With his popularity on the rise, Prime Minister Prayut Chan-o-cha is setting his sights on the South as he campaigns with his United Thai Nation (UTN) Party in the upcoming May 14 election. Deputy UTN leader Witthaya Kaewparadai notes the party’s growing support in the region, and they aim to secure at least 20 seats in the South. Gen Prayut is set to visit Trang, Phatthalung, Songkhla, and Satun, where his presence is anticipated to boost the UTN’s chances in the race.
While the UTN is a new party, Gen Prayut’s personal appeal and the reception he receives on the campaign trail are expected to work in their favor.
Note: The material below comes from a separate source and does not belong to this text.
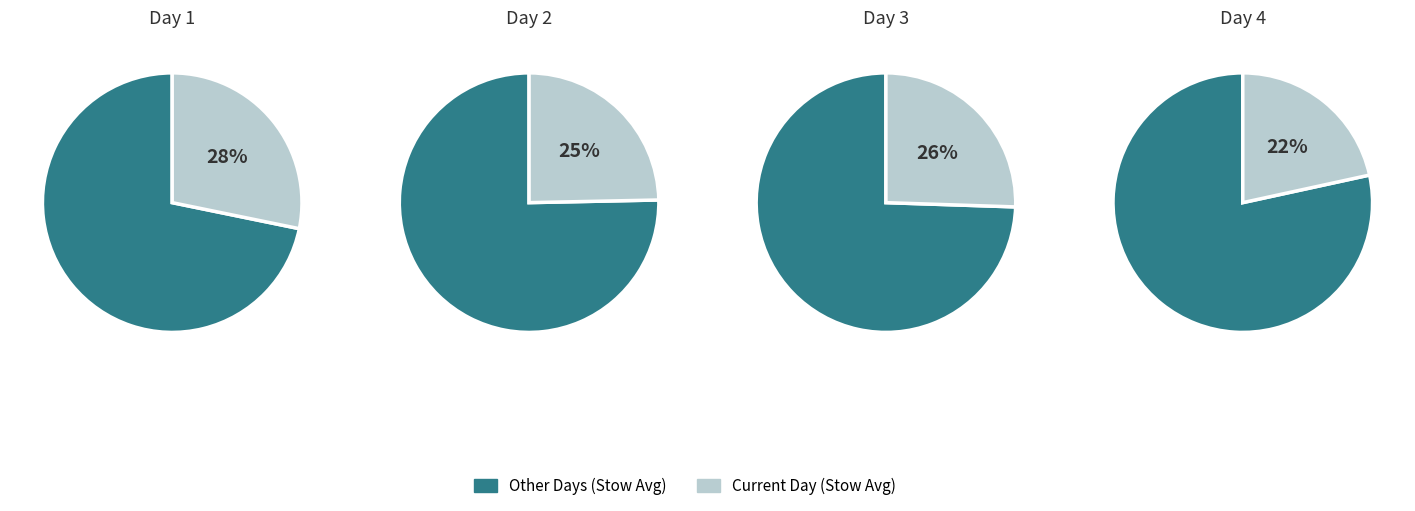

Which slice is the smallest?

Day 4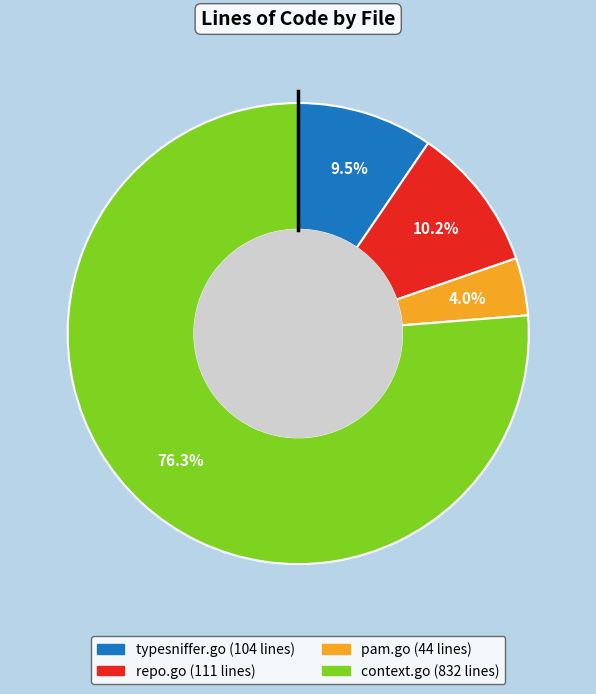

How many slices are in this pie chart?

4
With a total of 60 House seats available in the South, up from 50 in 2019, the stage is set for a fierce competition between the Democrats, who won 22 seats last time, and the UTN, which has emerged as a strong contender.
Political observers will closely watch the UTN’s performance, as their ability to capture seats would indicate their success in establishing a foothold in the region. However, deputy Democrat leader Niphon Bunyamanee is not worried about the UTN’s challenge, expressing confidence in the Democrats’ continued dominance in the South, thanks to the voters’ trust in their party.
Stithorn Thananithichot, director of the Office of Innovation for Democracy at the King Prajadhipok’s Institute, predicts that the 11 provinces in the upper South will form a battleground for four significant parties – the UTN, the Democrats, Bhumjaithai, and the PPRP. He believes that the UTN has a good chance due to their strong support base in these provinces, and he expects them to win at least eight to ten seats, while the Democrats are likely to grab around 20 seats, particularly in Surat Thani.
Regarding the Bhumjaithai Party and the PPRP, Stithorn expects them to win 12-15 and 2-3 seats, respectively, whereas the Pheu Thai Party is only projected to win a single seat in Phangnga. In the southern border provinces of Yala, Pattani, and Narathiwat, the Prachachart Party enjoys significant backing from local Muslim leaders, putting them in a strong position to capture most of the available seats, with Bhumjaithai, the Democrats, and the PPRP vying for the remainder, according to Srisompob Jitpiromsri, a political scientist at Prince of Songkla University’s Pattani campus.
With the stakes higher than ever, the May 14 election will be a critical test for Prime Minister Prayut Chan-o-cha and his United Thai Nation Party, as they seek to extend their reach and solidify their position as a major political force in the South.